Monday, May 19, 2008

The Zookeepers Wife by Diane Ackerman


Anyone who has read The Natural History of the Senses knows that Diane Ackerman has a magical way of describing senses and the natural world. I first read this work more than 10 years ago and it has stuck with me for a long time.

I was drawn to The Zookeeper's Wife when I saw that it was Ackerman telling the story. She does not dissappoint. She writes a non-fiction account of Jan and Antonina Zabinski, a Polish couple who run the Warsaw Zoo. When the Third Reich invades Warsaw and begins dismantling life for Poles and Jews, Jan and Antonina use their once beautiful zoo to help hundreds of Jews escape Warsaw and thier inevitable fate during the Holocaust.

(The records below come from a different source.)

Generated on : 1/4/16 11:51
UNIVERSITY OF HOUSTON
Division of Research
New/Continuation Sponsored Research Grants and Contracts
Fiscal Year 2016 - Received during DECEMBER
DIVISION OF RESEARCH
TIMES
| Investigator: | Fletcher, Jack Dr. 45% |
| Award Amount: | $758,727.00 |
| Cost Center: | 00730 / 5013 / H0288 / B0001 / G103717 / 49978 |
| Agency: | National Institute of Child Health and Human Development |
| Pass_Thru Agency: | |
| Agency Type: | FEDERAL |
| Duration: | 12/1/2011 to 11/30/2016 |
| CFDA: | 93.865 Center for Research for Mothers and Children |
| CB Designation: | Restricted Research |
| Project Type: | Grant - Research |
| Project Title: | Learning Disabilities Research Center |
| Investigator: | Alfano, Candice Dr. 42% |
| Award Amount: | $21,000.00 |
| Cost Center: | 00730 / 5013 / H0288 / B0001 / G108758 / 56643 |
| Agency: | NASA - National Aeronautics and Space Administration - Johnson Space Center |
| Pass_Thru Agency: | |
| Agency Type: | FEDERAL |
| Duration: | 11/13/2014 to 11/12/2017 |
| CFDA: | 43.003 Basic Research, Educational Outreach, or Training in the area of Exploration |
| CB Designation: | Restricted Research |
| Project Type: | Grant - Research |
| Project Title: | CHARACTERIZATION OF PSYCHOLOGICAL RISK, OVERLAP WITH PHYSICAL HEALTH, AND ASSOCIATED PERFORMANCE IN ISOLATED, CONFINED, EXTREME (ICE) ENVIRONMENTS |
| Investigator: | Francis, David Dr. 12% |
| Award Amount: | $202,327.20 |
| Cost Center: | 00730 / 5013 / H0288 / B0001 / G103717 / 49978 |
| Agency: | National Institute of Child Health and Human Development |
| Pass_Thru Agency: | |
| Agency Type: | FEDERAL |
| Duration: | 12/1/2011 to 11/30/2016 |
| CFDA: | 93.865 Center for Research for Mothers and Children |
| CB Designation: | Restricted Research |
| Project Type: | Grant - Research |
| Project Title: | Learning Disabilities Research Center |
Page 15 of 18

Ackerman bases this beautiful book on Antonina's diaries and fills in the blanks with meticulous research about Warsaw, the Jewish ghetto and the world of Zoo's at the middle of the 20th century.

What arises is a beautiful tale of one couple's heroic acts in the middle of a strange otherwordly paradise which they created in the middle of a surreal kind of hell.

Ackerman not only tells thier tale but helps us understand what exactly they were up against during the war. She paints a vivid picture of Warsaw and the Poles resistance to Hitler and the Gestapo.

Jan Zabinski after the war was commemorated Righteous Among the Nations.